Auf der Suche nach einem passenden Bild für das Jahresthema “Auf dein Wort hin: innehalten” sind wir auf das Kreuz von S. Damiano gestoßen. Diese bekannte Kreuzesikone steht für eine wichtige Wende im Leben des Hl. Franziskus. Im Innehalten vor diesem Kreuz hat Franziskus den Ruf Christi für sein Leben vernommen - eine Grunderfahrung für seinen gesamten Weg der Heiligkeit.
Carlo Carretto, Was Franziskus uns heute sagt, Herder, Freiburg, 31-33:
Richtung Rivo Torto gab es einen Ort, der mir besonders lieb war; in einer schönen grasigen Lichtung stand da ein seltsam eindrucksvolles Kirchlein, arm und einfach aus rohen Steinen gefügt, in absoluter Stille. Es hieß San Damiano und entsprach genau meinem Geschmack als Liebhaber nicht nur der armen Leute sondern auch armer Kirchen.

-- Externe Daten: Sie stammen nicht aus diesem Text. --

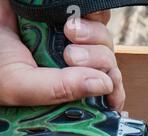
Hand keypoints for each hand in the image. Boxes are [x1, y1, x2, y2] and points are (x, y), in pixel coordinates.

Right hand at [0, 5, 123, 109]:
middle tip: (72, 56)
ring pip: (104, 40)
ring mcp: (70, 39)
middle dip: (99, 61)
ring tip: (68, 31)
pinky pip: (97, 14)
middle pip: (108, 66)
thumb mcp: (20, 84)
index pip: (102, 96)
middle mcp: (71, 66)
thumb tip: (104, 85)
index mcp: (64, 88)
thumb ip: (59, 89)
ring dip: (95, 37)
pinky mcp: (67, 14)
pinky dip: (92, 15)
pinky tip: (70, 20)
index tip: (111, 92)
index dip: (114, 93)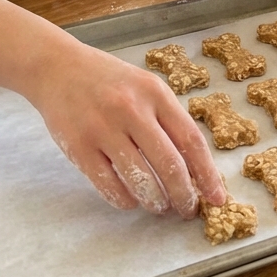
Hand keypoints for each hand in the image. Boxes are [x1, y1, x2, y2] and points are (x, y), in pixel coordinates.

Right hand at [26, 38, 226, 216]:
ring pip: (141, 181)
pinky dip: (125, 200)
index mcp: (154, 92)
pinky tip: (130, 199)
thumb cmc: (109, 80)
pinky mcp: (79, 147)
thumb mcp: (144, 85)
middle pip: (169, 165)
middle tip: (186, 209)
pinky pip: (110, 186)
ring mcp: (103, 129)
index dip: (207, 174)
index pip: (190, 140)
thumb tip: (194, 168)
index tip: (217, 198)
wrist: (58, 68)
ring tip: (159, 205)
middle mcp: (131, 109)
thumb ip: (167, 119)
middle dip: (183, 196)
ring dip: (155, 201)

In dieses Kirchlein zog ich mich öfters zum Beten zurück. Und während ich dort auf dem Boden saß oder kniete, fiel mir auf, daß in den Mauern und an der Decke erhebliche Risse klafften. Die Kirche war am Zerfallen. Im gotischen Bogen über dem Altar hing ein ergreifendes Kruzifix, in byzantinischem Stil auf Holz gemalt, und was zu mir sprach und mich berührte, war die große Nacktheit Jesu und sein Blick, der aus zwei unfassbar demütigen und milden Augen kam. Ich verbrachte dort Stunden mit Schauen, mit Beten und Weinen. Ich weinte so sehr, daß ich mich vor mir selbst schämte und zu mir sagte: „Franziskus, bist du denn ein kleines Mädchen!“ Aber ich weinte immer noch, und die Tränen taten mir gut. Eines Tages, als ich wieder das Kruzifix betrachtete, hatte ich den deutlichen Eindruck, als bewegten sich die Lippen des Gekreuzigten, und gleichzeitig hörte ich eine Stimme, die zu mir sprach: „Franziskus, sieh doch, wie mein Haus zerfällt, stell es mir wieder her.“!
Ich kann euch nicht sagen, wie stark ich erschüttert war. Es war mir wie eine Botschaft, die mich aus einer unsichtbaren Welt erreichte und die eine lange Periode von Zaudern, Anläufen und Versuchen besiegelte. Ein unendliches Wohlgefühl durchfloß mich, und ich ging hin, das Kruzifix zu küssen. Ich war allein und hatte keine Angst, auf den Altar zu springen und Jesus mit allem, was ich war, zu umfassen. Ich weiß nicht, wie lange ich da oben blieb.Immer wieder, zwischen Tränen und Seufzern, küßte ich ihn: bald auf die Hände, bald auf die Wunden der Füße und Seite, und meine Hand streichelte ihn sanft in lauter Liebe.
In jener Stunde hat mich das Geheimnis der Inkarnation Christi wie ein Blitz getroffen.
Waren es die Armen, die mir den Stoß gaben, aufzustehen vom Boden und mich auf den Weg zu machen, so wurde das Begreifen der Menschwerdung Gottes für mich die einzige Antwort auf alle Fragen, die ich mir bis dahin in meinem Leben gestellt hatte.